Among the six assembled genomes, the triploid CHA is the shortest. In previous studies using copy number variation analysis and SNP detection analysis of this genome (compared to the DM1-3 genome), it appears less heterozygous than JUZ, which is also a triploid, but also less heterozygous than the rest of the polyploids10,46.

The most challenging genome to assemble was the tetraploid TBR and not the pentaploid CUR, as would have been expected. It may be that the greater heterozygosity in TBR lead to it being the most fragmented genome assembly. This is supported by a previous study using the Infinium 12 K V2 Potato Array in a subset of the CIP potato collection – TBR were among the species with the highest amount of admixture46. Even in relation to other tetraploids, TBR appears to be the most heterozygous when compared to the DM1-3 v4.04 reference10. High levels of heterozygosity were observed from the sequencing data of the cultivated clones in the study. The clonal propagation of potato over thousands of years limited genetic recombination and led to high levels of heterozygosity. Polyploidy and self-incompatibility may also have contributed.
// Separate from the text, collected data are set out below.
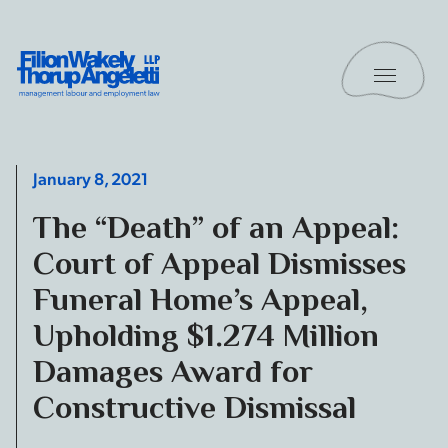
Skip to content
Toggle 
Filion Wakely Thorup Angeletti LLP - Home
January 8, 2021
The “Death” of an Appeal:
Court of Appeal Dismisses
Funeral Home’s Appeal,
Upholding $1.274 Million
Damages Award for
Constructive Dismissal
The genome assembly of plant genomes, and especially polyploid plant genomes, is very complex and challenging. The genome assemblies of two triploid (3x), three tetraploid (4x) and one pentaploid (5x) potato were constructed. Even though the majority of the assemblies are fragmented, these genomes provide a great resource to enhance potato breeding. It is known that the polyploid genomes contain more genes, hence these potato genomes can be explored for their genetic content. Moreover, as predicted, the availability of Third Generation Sequencing data greatly reduces the genome assembly problem.